I am not big on drugs. Most of you who know me, know that. I'll take them myself (you ought to see my purse during allergy season - it's a pharmacy in and of itself!), but I'm hesitant to give them to the kids. Well, usually, anyway. All 3 older boys have discovered the joys of Advil and I find them popping those pretty frequently these days. But I know that anything you put into your body, you will pay the price for at some point. It may be hardly noticeable or it could mean cancer at some point. It's a trade-off: will the results of today be worth possible repercussions later in life? I'm willing to take that chance right now with Ben. If he can have a better future because of this drug, then it will be worth it, even if it ends up being a shorter future. My resistance to drugging him in the past was because I abhor the use of Ritalin and other psychotropic drugs on little boys. Boys are boys and while it would be nice to calm them down artificially at some times, it's not the right thing to do, in most cases. I didn't want a drugged up version of Ben. I still wanted him, even if he was driving me insane at times! My understanding of this drug is that is helps to calm down and even heal the receptors in Ben's brain. He has the inability to sort through the different input that comes in that the average person can do, without even thinking about it.
So, I will keep you posted on how it goes with Ben. Maybe this is just one more experiment that we are putting him through that will ultimately fail. But maybe it's the answer we are looking for. If it does offer some improvement, then we can begin to address some of his other issues. I have developed a sense of urgency about his future, wanting to get a plan in place as much as is possible. He'll be an adult before we know it and I don't want to just stumble into it, not knowing what to do and just handing him over to the system without any forethought. So, we'll see!
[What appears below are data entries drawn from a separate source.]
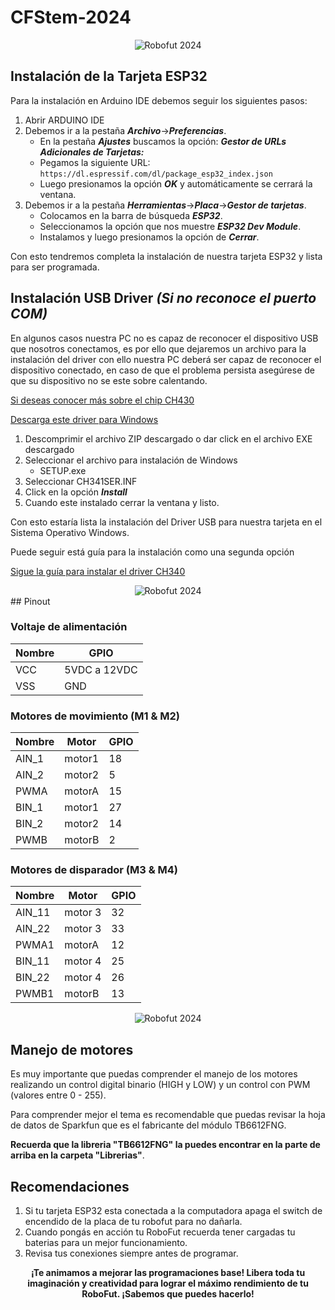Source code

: # CFStem-2024
<div>
    <div align=center>
        <img src="https://github.com/proyectobalam/cfstem-2024/blob/main/Im%C3%A1genes%20-%20CFSTEM/WhatsApp%20Image%202024-06-07%20at%202.37.07%20PM%20(2).jpeg" alt="Robofut 2024">
    </div>
</div>

## Instalación de la Tarjeta ESP32

Para la instalación en Arduino IDE debemos seguir los siguientes pasos:

1. Abrir ARDUINO IDE
2. Debemos ir a la pestaña ***Archivo***->***Preferencias***.
	- En la pestaña ***Ajustes*** buscamos la opción: ***Gestor de URLs Adicionales de Tarjetas:***
	- Pegamos la siguiente URL: `https://dl.espressif.com/dl/package_esp32_index.json`
	- Luego presionamos la opción ***OK*** y automáticamente se cerrará la ventana.
3. Debemos ir a la pestaña ***Herramientas***->***Placa***->***Gestor de tarjetas***.
	- Colocamos en la barra de búsqueda ***ESP32***.
	- Seleccionamos la opción que nos muestre ***ESP32 Dev Module***.
	- Instalamos y luego presionamos la opción de ***Cerrar***.

Con esto tendremos completa la instalación de nuestra tarjeta ESP32 y lista para ser programada.
## Instalación USB Driver ***(Si no reconoce el puerto COM)***

En algunos casos nuestra PC no es capaz de reconocer el dispositivo USB que nosotros conectamos, es por ello que dejaremos un archivo para la instalación del driver con ello nuestra PC deberá ser capaz de reconocer el dispositivo conectado, en caso de que el problema persista asegúrese de que su dispositivo no se este sobre calentando.

[Si deseas conocer más sobre el chip CH430][CH430-PDF]

[CH430-PDF]: https://cdn.sparkfun.com/datasheets/Dev/Arduino/Other/CH340DS1.PDF

[Descarga este driver para Windows][DRIVER_USB]

[DRIVER_USB]: https://cdn.sparkfun.com/assets/learn_tutorials/8/4/4/CH341SER.EXE

1. Descomprimir el archivo ZIP descargado o dar click en el archivo EXE descargado
2. Seleccionar el archivo para instalación de Windows
	- SETUP.exe
3. Seleccionar CH341SER.INF
4. Click en la opción ***Install***
5. Cuando este instalado cerrar la ventana y listo.

Con esto estaría lista la instalación del Driver USB para nuestra tarjeta en el Sistema Operativo Windows.

Puede seguir está guía para la instalación como una segunda opción 

[Sigue la guía para instalar el driver CH340][DRIVER_CH340]

[DRIVER_CH340]: https://learn.sparkfun.com/tutorials/how-to-install-ch340-drivers/all#drivers-if-you-need-them

<div>
    <div align=center>
        <img src="https://github.com/proyectobalam/robofut2024/blob/main/Imagenes/_DSC5055.jpg" alt="Robofut 2024">
    </div>
</div>
## Pinout

### Voltaje de alimentación
Nombre | GPIO 
--- | --- 
VCC | 5VDC a 12VDC
VSS | GND

### Motores de movimiento (M1 & M2)
Nombre | Motor |GPIO 
--- | --- | --- 
AIN_1 | motor1 | 18
AIN_2 | motor2 | 5
PWMA  | motorA | 15
BIN_1 | motor1 | 27
BIN_2 | motor2 | 14
PWMB  | motorB | 2

### Motores de disparador (M3 & M4)

Nombre | Motor |GPIO 
--- | --- | --- 
AIN_11 | motor 3 | 32
AIN_22 | motor 3 | 33
PWMA1  | motorA  | 12
BIN_11 | motor 4 | 25
BIN_22 | motor 4 | 26
PWMB1  | motorB  | 13

<div>
    <div align=center>
        <img src="https://github.com/proyectobalam/robofut2024/blob/main/Imagenes/_DSC5055.jpg" alt="Robofut 2024">
    </div>
</div>


## Manejo de motores
Es muy importante que puedas comprender el manejo de los motores realizando un control digital binario (HIGH y LOW) y un control con PWM (valores entre 0 - 255).

Para comprender mejor el tema es recomendable que puedas revisar la hoja de datos de Sparkfun que es el fabricante del módulo TB6612FNG.

**Recuerda que la libreria "TB6612FNG" la puedes encontrar en la parte de arriba en la carpeta "Librerias"**.


## Recomendaciones

1. Si tu tarjeta ESP32 esta conectada a la computadora apaga el switch de encendido de la placa de tu robofut para no dañarla. 
2. Cuando pongás en acción tu RoboFut recuerda tener cargadas tu baterias para un mejor funcionamiento.
3. Revisa tus conexiones siempre antes de programar.
<div>
    <div align=center>
 	<strong>¡Te animamos a mejorar las programaciones base! Libera toda tu imaginación y creatividad para lograr el máximo rendimiento de tu RoboFut. ¡Sabemos que puedes hacerlo!</strong>
    </div>
</div>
Can you see that this child has my heart? I love all my boys with a fierce, tiger-like, mother-love that's pretty universal. But Ben was my broken baby. The first time I saw him was in a grainy Polaroid photo that Paul brought me while I was in one hospital and Ben was in the other, after his birth. I was a little disconnected still at that point. But when he was 5 days old I saw him in person for the first time. He was naked, in an isolette, and tubes snaked and crisscrossed all over his little body. I had to wear a gown and gloves and the only contact I was allowed with him was through two little "portholes" in his isolette that I could stick my hands through and stroke him. But the first day I saw him an awareness and deep love overcame me and I knew I would do anything and everything it took to help him and love him through life, no matter how he turned out, no matter what he could or could not do. He was my son. Twelve plus years down the road, I still feel that way.